■ Assignment 1 ■
In the exhibition review, swap "skylight" for "window" in the span between "The three artworks, set" and "and primordial fascination.", inclusive, and give that span back.

■ Source extract ■
=== Begin Enclosure ===
Enzo Cucchi. Antifragile: free-air artworks against any explanatory rhetoric

In one of the dialogues that Paul Cézanne had with his dear friend Joachim Gasquet, regarding the excessive explanations that artists usually gave to the public, the artist from Aix-en-Provence stated that a work “you either see it immediately or you never see it. Explanations are useless. Why comment? It’s all an afterthought.”[1] With these words firmly in mind, you can visit the exhibition dedicated to Enzo Cucchi (Morro d’Alba, 1949), entitled Antifragile at COLLI Independent Art Gallery in Rome. The short but intense exhibition hovers like a swirling current of air, ready to break down art’s methodological codes, and leads Cucchi to create works at the edge of impossibility, close to the dynamic creative madness that only he possesses, blurring the boundary between art and life. This interesting retrospective is based on the artist’s reading of Ezra Pound’s poems – from which stemmed a diptych, while the title of the exhibition is taken from a quote by the poet Nassim Nicholas Taleb. Antifragile is a microcosm in its own right, and the exhibition gathers all the emotions inspired by the intense rhythms of the world, nature, and the wild turmoil of life. The exhibition will be followed by a publication, currently in production, edited by Viaindustriae and Colli publishing platform, in which Cucchi’s drawings, thoughts and notes will be collected around the exhibited diptych Untitled (Pound).

The three artworks, set up with perspicacity and calibrated harmony in the gallery space, become a kind of skylight. Such an intense approach to artmaking could only derive from an overall involvement of all the organs of the human being, whose poetic art, in this case, is a stimulus for an active and productive voluntary use of our vital apparatus[2]. Cucchi, in other words, intends to involve all organs, even the less noble ones, so that creativity emerges from the marasmus of man to find a moment of development in the vital nymph of poetry. The works are born under the sign of an elusive and fleeting creation, based on a method by iridescence, posing as artistic wonders between tragedy and primordial fascination.
=== End Enclosure ===
■ Assignment 2 ■
Write out the records below from their first line through the line containing "Cinemark Holdings, Inc.", inclusive, leaving the pictures out.

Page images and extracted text
=== Begin Enclosure ===
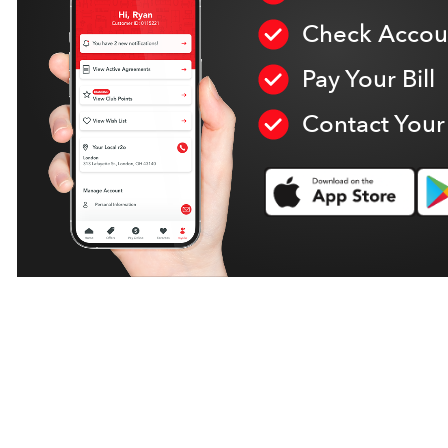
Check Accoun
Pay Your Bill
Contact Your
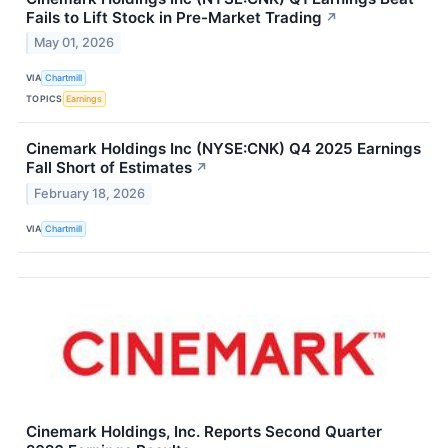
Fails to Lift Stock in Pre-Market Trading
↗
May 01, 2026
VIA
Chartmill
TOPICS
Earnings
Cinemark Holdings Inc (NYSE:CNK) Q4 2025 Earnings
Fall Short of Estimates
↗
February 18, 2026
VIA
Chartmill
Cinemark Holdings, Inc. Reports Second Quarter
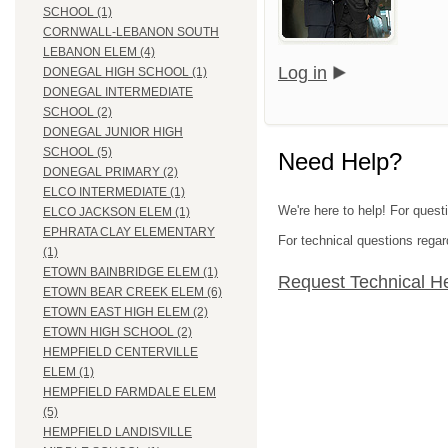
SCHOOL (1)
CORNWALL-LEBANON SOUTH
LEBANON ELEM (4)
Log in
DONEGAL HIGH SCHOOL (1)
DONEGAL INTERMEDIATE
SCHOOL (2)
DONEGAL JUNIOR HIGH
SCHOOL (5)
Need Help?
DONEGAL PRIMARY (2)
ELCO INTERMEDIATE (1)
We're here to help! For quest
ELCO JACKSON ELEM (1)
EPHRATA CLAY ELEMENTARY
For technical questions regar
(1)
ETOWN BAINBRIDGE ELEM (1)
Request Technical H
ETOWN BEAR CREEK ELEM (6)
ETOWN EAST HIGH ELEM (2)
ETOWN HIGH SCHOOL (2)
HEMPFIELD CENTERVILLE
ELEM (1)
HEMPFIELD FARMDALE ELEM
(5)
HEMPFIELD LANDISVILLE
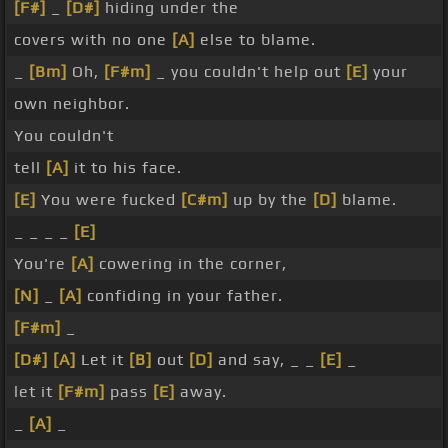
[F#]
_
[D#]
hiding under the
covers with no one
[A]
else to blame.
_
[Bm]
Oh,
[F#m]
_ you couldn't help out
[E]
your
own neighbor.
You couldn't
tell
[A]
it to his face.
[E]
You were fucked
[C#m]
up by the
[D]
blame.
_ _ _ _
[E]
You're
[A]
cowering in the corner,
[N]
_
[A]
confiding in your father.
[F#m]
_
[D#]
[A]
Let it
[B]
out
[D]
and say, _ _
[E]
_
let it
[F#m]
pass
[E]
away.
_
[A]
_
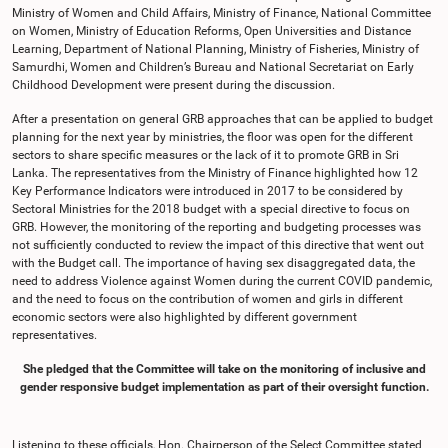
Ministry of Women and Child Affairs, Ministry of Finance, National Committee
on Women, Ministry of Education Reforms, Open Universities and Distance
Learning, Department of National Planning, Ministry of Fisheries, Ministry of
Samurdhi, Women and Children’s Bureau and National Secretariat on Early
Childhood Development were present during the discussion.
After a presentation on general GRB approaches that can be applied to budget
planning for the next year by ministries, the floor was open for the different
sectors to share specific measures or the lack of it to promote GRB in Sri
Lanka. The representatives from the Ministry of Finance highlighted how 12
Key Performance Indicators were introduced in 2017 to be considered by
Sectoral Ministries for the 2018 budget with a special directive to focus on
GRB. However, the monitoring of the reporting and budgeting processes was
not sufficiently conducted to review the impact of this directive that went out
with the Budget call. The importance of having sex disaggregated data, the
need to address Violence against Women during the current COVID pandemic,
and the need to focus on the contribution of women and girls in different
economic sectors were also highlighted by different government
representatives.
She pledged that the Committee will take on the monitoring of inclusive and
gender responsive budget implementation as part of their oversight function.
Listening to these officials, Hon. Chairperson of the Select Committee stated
=== End Enclosure ===
■ Task response 1 ■
The three artworks, set up with perspicacity and calibrated harmony in the gallery space, become a kind of window. Such an intense approach to artmaking could only derive from an overall involvement of all the organs of the human being, whose poetic art, in this case, is a stimulus for an active and productive voluntary use of our vital apparatus[2]. Cucchi, in other words, intends to involve all organs, even the less noble ones, so that creativity emerges from the marasmus of man to find a moment of development in the vital nymph of poetry. The works are born under the sign of an elusive and fleeting creation, based on a method by iridescence, posing as artistic wonders between tragedy and primordial fascination.

■ Task response 2 ■
Check Accoun
Pay Your Bill
Contact Your
Fails to Lift Stock in Pre-Market Trading
↗
May 01, 2026
VIA
Chartmill
TOPICS
Earnings
Cinemark Holdings Inc (NYSE:CNK) Q4 2025 Earnings
Fall Short of Estimates
↗
February 18, 2026
VIA
Chartmill
Cinemark Holdings, Inc. Reports Second Quarter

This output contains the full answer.